### Provided passage
»»

I have to make a decision for Max. Max deserves the best. And I'm not giving it to him. I am failing him.


Toledo Imagination Station

Over Spring Break, Matt and I decided to take the boys to the Toledo Imagination Station.  It used to be COSI.  We were just hoping it was as good as COSI used to be.

We arrived around 12:30pm.  The place was busy, especially since it was spring break, but it wasn't crazy.  A LOT of the same stuff was there as used to be when COSI owned it.  There were some specialty exhibits that the kids liked and we enjoyed a lot of the activities.  The boys favorite was the water area.  They have a big kids area and a little kids (preschool) play area.  They both played in the preschool one and it was just right for them. 

While watching them play, I really noticed (again) their difference in personalities.  Maxwell wants to be aggressive and is very "into" his play.  Notice his angry eyes while he's driving the firetruck below.  Everything he does is with gusto and full emotion. 



Payton, on the other hand, was very nurturing and caring in his play.  He spent a lot of time looking at x-rays, getting the babies dressed and pretending to be a doctor.  The rest of his time was spent trying to figure out how things work.




We did eat there.  Matt and I had salads, Vitamin Waters, and the kids each had a kids meal (chicken nuggets were WAY better than the burger).  Total cost was $25ish.  Not crazy, but a little pricey.

We bought a membership which will get us into a LOT of nationwide science centers.  I'm excited to start using the membership especially since Maxwell can play more now.

««

### What to work on
1. From the Imagination Station post, extract the text starting at "Payton, on the" and ending at "play more now.".
2. List everything the Imagination Station post says Payton spent his time doing while he played.

### The data
»»

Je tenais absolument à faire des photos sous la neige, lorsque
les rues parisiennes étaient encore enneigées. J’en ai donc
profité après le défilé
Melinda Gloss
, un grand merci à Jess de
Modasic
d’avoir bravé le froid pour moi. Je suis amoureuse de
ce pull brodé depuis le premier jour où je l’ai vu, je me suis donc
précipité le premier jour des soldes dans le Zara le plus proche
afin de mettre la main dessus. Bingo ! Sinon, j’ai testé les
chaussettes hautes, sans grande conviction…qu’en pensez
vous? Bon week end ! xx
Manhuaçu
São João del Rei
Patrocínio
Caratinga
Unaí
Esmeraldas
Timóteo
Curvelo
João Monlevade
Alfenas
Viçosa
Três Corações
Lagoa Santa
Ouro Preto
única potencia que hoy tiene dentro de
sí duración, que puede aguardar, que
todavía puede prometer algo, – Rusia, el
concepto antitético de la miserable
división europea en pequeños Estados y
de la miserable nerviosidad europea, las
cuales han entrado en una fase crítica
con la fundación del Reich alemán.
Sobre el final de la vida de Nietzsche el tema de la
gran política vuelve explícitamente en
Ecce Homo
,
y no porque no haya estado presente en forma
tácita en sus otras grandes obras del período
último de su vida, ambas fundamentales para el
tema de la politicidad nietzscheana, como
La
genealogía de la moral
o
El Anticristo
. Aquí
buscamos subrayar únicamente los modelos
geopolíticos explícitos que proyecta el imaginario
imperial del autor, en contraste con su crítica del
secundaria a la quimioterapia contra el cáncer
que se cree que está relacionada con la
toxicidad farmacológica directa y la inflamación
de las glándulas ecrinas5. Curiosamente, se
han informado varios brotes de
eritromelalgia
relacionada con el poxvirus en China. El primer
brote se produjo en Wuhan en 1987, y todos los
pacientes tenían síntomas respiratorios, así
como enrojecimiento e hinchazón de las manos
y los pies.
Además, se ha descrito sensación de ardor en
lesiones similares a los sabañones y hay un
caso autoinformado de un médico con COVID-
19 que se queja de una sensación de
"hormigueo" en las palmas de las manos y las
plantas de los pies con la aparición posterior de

««
»»

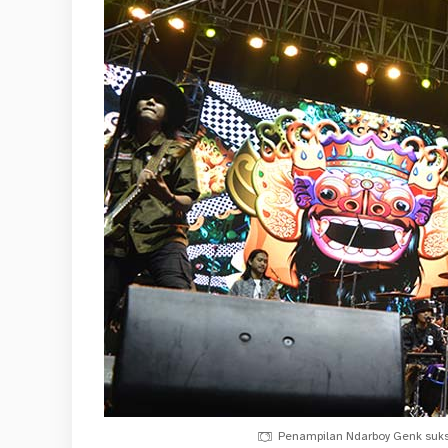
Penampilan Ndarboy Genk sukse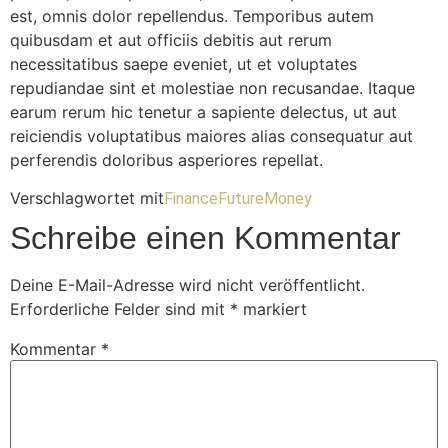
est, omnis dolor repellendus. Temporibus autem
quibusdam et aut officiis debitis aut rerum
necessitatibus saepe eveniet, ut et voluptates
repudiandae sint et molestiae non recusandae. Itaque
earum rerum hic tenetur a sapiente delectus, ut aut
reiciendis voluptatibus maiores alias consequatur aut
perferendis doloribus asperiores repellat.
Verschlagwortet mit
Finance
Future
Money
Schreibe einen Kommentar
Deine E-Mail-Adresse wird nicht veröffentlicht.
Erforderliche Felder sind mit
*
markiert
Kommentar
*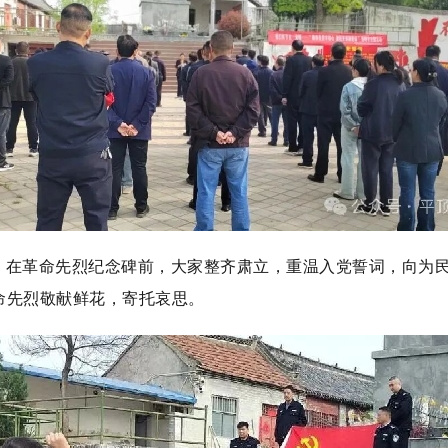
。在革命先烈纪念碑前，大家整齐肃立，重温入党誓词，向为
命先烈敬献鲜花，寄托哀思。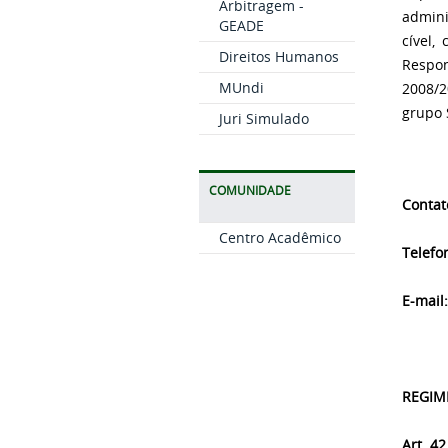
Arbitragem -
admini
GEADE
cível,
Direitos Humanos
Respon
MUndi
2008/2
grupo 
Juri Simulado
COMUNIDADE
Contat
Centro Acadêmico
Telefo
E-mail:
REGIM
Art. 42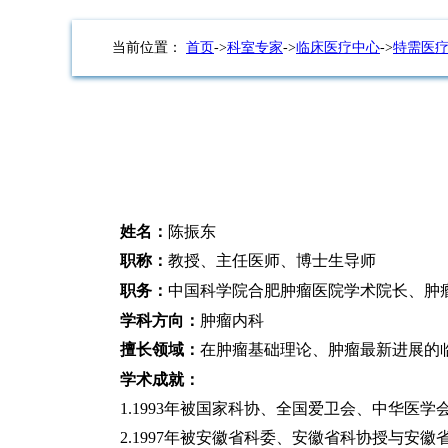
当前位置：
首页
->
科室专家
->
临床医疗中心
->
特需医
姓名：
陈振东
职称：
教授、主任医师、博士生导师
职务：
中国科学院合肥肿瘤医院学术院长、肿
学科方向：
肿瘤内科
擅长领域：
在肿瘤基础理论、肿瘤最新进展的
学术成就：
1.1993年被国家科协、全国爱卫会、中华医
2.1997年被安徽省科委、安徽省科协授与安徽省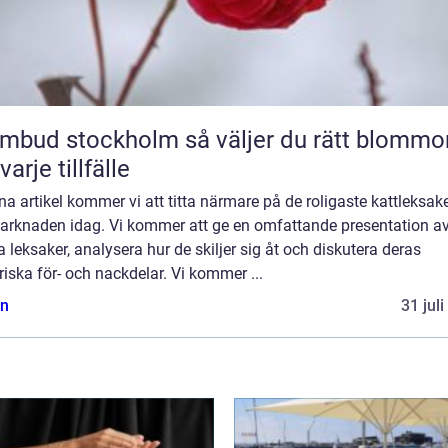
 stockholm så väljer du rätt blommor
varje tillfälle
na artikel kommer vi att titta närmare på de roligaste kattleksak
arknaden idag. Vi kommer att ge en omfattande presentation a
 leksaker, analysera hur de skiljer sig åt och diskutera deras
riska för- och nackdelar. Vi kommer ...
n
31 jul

««

### Answers to this exercise
1.
Payton, on the other hand, was very nurturing and caring in his play.  He spent a lot of time looking at x-rays, getting the babies dressed and pretending to be a doctor.  The rest of his time was spent trying to figure out how things work.




We did eat there.  Matt and I had salads, Vitamin Waters, and the kids each had a kids meal (chicken nuggets were WAY better than the burger).  Total cost was $25ish.  Not crazy, but a little pricey.

We bought a membership which will get us into a LOT of nationwide science centers.  I'm excited to start using the membership especially since Maxwell can play more now.

2.
- Looking at x-rays
- Getting the babies dressed
- Pretending to be a doctor
- Trying to figure out how things work